## Text passage

╭──

MOTION PREDICTION WITH EGO MOTION COMPENSATION AND CONSIDERATION OF OCCLUDED OBJECTS

FIELD OF THE INVENTION

[0001] The invention relates to a method for prediction of a motion of an object in the environment of a vehicle, the method comprising collecting sensor data of the object in the environment of the vehicle by at least one vehicle sensor and predicting the motion of the object on the basis of the sensor data by a self-learning system. Furthermore, the present invention relates to a method of controlling an autonomous driving vehicle on the basis of such prediction. Additionally, the present invention relates to a device for prediction of a motion of an object in the environment of a vehicle, wherein the device comprises at least one vehicle sensor for collecting sensor data of the object in the environment of the vehicle and a self-learning system for predicting the motion of the object on the basis of the sensor data.

BACKGROUND INFORMATION

[0002] An autonomous driving vehicle has to predict the future trajectories of other traffic participants to plan its own safe and comfortable route. For this purpose a deep learning-based system with sensor inputs can be used to tackle this motion prediction challenge. More specifically, the present invention focuses on solving two challenging problems in motion prediction. First, on-board sensors on autonomous driving vehicles, such as cameras, lidars and radars, can only partially observe the surrounding environment due to the limitation of the sensor ranges and occlusions from other objects. Therefore, a first problem to solve is how to predict motion of those fully or partially occluded objects. Since we need to conduct motion prediction while the ego vehicle is moving, the second problem is how to compensate the ego motion while executing prediction on surrounding objects.

╰──

## Data extract
╭──

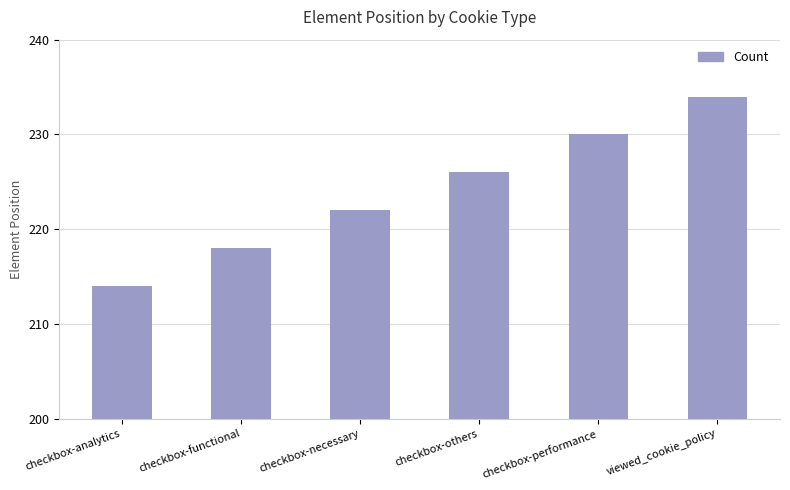

How many values are below 226?

3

╰──

## Task instructions
**1.** Transcribe the motion prediction patent text, everything from "[0002] An autonomous" down to "on surrounding objects.".
**2.** List the on-board sensors that the motion prediction patent text gives as examples for autonomous driving vehicles.
**3.** Write the next part of the motion prediction patent text, picking up after its final sentence.

## Activity answers
**1.**
[0002] An autonomous driving vehicle has to predict the future trajectories of other traffic participants to plan its own safe and comfortable route. For this purpose a deep learning-based system with sensor inputs can be used to tackle this motion prediction challenge. More specifically, the present invention focuses on solving two challenging problems in motion prediction. First, on-board sensors on autonomous driving vehicles, such as cameras, lidars and radars, can only partially observe the surrounding environment due to the limitation of the sensor ranges and occlusions from other objects. Therefore, a first problem to solve is how to predict motion of those fully or partially occluded objects. Since we need to conduct motion prediction while the ego vehicle is moving, the second problem is how to compensate the ego motion while executing prediction on surrounding objects.

**2.** cameras, lidars, radars

**3.**
[0003] Document US 2019 00499 70 Al discloses an object motion prediction and autonomous vehicle control. A computer-implemented method includes obtaining state data indicative of at least a current or a past state of an object that is within a surrounding environment of an autonomous vehicle. The method includes obtaining data associated with a geographic area in which the object is located. The method includes generating a combined data set associated with the object based at least in part on a fusion of the state data and the data associated with the geographic area in which the object is located. The method includes obtaining data indicative of a machine-learned model. Furthermore, the method includes inputting the combined data set into the machine-learned model. An output from the machine-learned model is received, wherein the output can be indicative of a plurality of predicted trajectories of the object.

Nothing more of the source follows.